■ Short task ■
Every entry that follows should be repeated exactly; drop the images.

[start]

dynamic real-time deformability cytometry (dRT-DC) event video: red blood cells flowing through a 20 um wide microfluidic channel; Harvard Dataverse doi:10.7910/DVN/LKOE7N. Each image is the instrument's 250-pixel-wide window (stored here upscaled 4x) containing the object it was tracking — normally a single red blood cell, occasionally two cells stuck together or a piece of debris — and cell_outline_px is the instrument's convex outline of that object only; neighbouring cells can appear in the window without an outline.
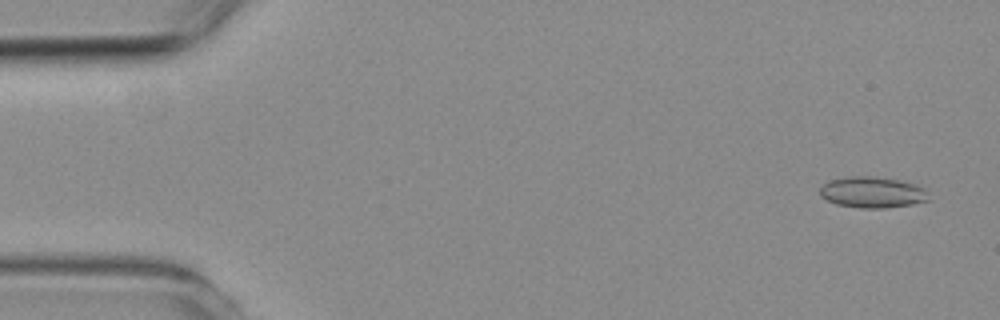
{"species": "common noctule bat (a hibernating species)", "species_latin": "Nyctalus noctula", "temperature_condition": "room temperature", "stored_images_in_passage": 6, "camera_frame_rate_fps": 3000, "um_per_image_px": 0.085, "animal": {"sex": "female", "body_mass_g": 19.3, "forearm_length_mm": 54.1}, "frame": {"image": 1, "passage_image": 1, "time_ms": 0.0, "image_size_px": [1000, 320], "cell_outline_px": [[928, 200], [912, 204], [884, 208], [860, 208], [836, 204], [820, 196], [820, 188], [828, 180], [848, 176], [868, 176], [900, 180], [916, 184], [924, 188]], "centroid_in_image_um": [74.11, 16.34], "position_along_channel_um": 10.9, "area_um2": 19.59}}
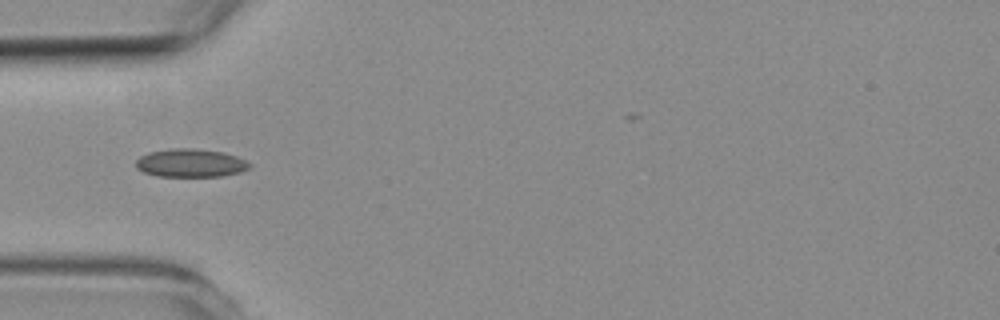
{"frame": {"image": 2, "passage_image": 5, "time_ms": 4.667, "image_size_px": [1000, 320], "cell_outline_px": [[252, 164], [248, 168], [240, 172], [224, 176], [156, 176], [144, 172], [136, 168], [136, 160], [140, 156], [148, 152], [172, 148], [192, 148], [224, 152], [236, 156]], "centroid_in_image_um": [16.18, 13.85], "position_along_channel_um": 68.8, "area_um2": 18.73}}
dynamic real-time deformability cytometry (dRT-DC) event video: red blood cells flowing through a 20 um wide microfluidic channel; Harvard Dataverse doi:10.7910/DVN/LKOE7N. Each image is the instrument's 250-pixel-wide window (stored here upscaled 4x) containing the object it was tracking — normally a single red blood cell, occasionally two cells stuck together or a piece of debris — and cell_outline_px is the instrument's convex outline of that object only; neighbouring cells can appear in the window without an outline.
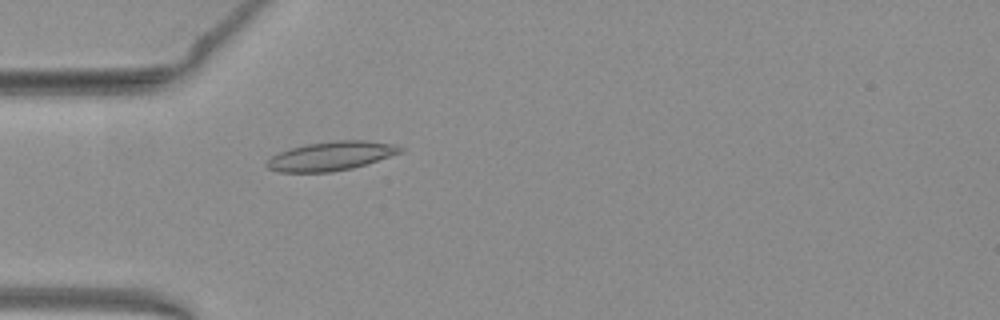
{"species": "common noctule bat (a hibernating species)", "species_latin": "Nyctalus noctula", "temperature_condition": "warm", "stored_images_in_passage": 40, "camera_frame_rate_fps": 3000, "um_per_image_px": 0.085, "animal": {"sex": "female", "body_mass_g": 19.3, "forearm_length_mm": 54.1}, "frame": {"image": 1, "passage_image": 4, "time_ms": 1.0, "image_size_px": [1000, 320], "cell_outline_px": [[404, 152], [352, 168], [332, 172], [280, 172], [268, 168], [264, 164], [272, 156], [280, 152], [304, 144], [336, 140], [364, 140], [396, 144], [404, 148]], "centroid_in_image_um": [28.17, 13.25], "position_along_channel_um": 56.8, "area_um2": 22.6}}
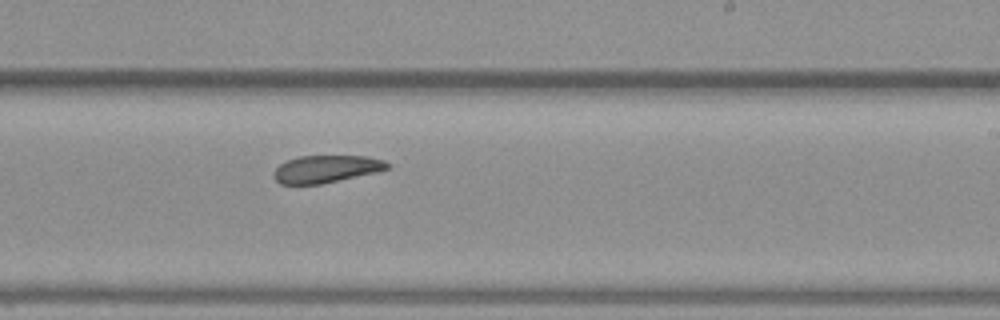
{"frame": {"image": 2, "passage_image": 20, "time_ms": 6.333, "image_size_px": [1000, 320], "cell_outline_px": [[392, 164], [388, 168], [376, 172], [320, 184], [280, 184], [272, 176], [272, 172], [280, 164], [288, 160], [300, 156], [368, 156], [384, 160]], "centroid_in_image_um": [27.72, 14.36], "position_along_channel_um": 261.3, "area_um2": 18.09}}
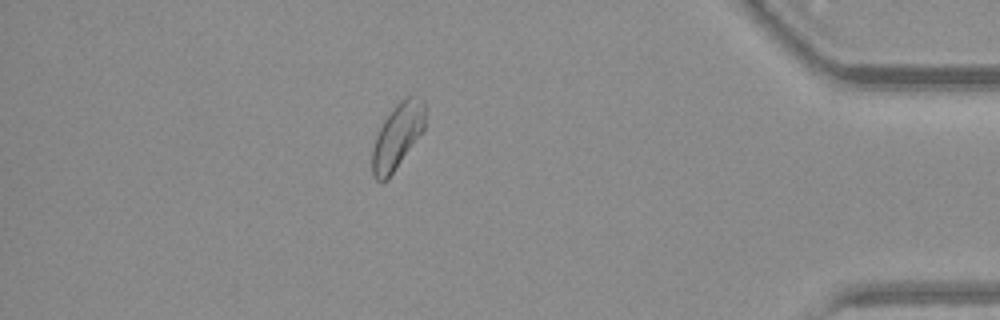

[end]

■ The response ■
dynamic real-time deformability cytometry (dRT-DC) event video: red blood cells flowing through a 20 um wide microfluidic channel; Harvard Dataverse doi:10.7910/DVN/LKOE7N. Each image is the instrument's 250-pixel-wide window (stored here upscaled 4x) containing the object it was tracking — normally a single red blood cell, occasionally two cells stuck together or a piece of debris — and cell_outline_px is the instrument's convex outline of that object only; neighbouring cells can appear in the window without an outline.
{"species": "common noctule bat (a hibernating species)", "species_latin": "Nyctalus noctula", "temperature_condition": "room temperature", "stored_images_in_passage": 6, "camera_frame_rate_fps": 3000, "um_per_image_px": 0.085, "animal": {"sex": "female", "body_mass_g": 19.3, "forearm_length_mm": 54.1}, "frame": {"image": 1, "passage_image": 1, "time_ms": 0.0, "image_size_px": [1000, 320], "cell_outline_px": [[928, 200], [912, 204], [884, 208], [860, 208], [836, 204], [820, 196], [820, 188], [828, 180], [848, 176], [868, 176], [900, 180], [916, 184], [924, 188]], "centroid_in_image_um": [74.11, 16.34], "position_along_channel_um": 10.9, "area_um2": 19.59}}
{"frame": {"image": 2, "passage_image": 5, "time_ms": 4.667, "image_size_px": [1000, 320], "cell_outline_px": [[252, 164], [248, 168], [240, 172], [224, 176], [156, 176], [144, 172], [136, 168], [136, 160], [140, 156], [148, 152], [172, 148], [192, 148], [224, 152], [236, 156]], "centroid_in_image_um": [16.18, 13.85], "position_along_channel_um": 68.8, "area_um2": 18.73}}
dynamic real-time deformability cytometry (dRT-DC) event video: red blood cells flowing through a 20 um wide microfluidic channel; Harvard Dataverse doi:10.7910/DVN/LKOE7N. Each image is the instrument's 250-pixel-wide window (stored here upscaled 4x) containing the object it was tracking — normally a single red blood cell, occasionally two cells stuck together or a piece of debris — and cell_outline_px is the instrument's convex outline of that object only; neighbouring cells can appear in the window without an outline.
{"species": "common noctule bat (a hibernating species)", "species_latin": "Nyctalus noctula", "temperature_condition": "warm", "stored_images_in_passage": 40, "camera_frame_rate_fps": 3000, "um_per_image_px": 0.085, "animal": {"sex": "female", "body_mass_g": 19.3, "forearm_length_mm": 54.1}, "frame": {"image": 1, "passage_image": 4, "time_ms": 1.0, "image_size_px": [1000, 320], "cell_outline_px": [[404, 152], [352, 168], [332, 172], [280, 172], [268, 168], [264, 164], [272, 156], [280, 152], [304, 144], [336, 140], [364, 140], [396, 144], [404, 148]], "centroid_in_image_um": [28.17, 13.25], "position_along_channel_um": 56.8, "area_um2": 22.6}}
{"frame": {"image": 2, "passage_image": 20, "time_ms": 6.333, "image_size_px": [1000, 320], "cell_outline_px": [[392, 164], [388, 168], [376, 172], [320, 184], [280, 184], [272, 176], [272, 172], [280, 164], [288, 160], [300, 156], [368, 156], [384, 160]], "centroid_in_image_um": [27.72, 14.36], "position_along_channel_um": 261.3, "area_um2": 18.09}}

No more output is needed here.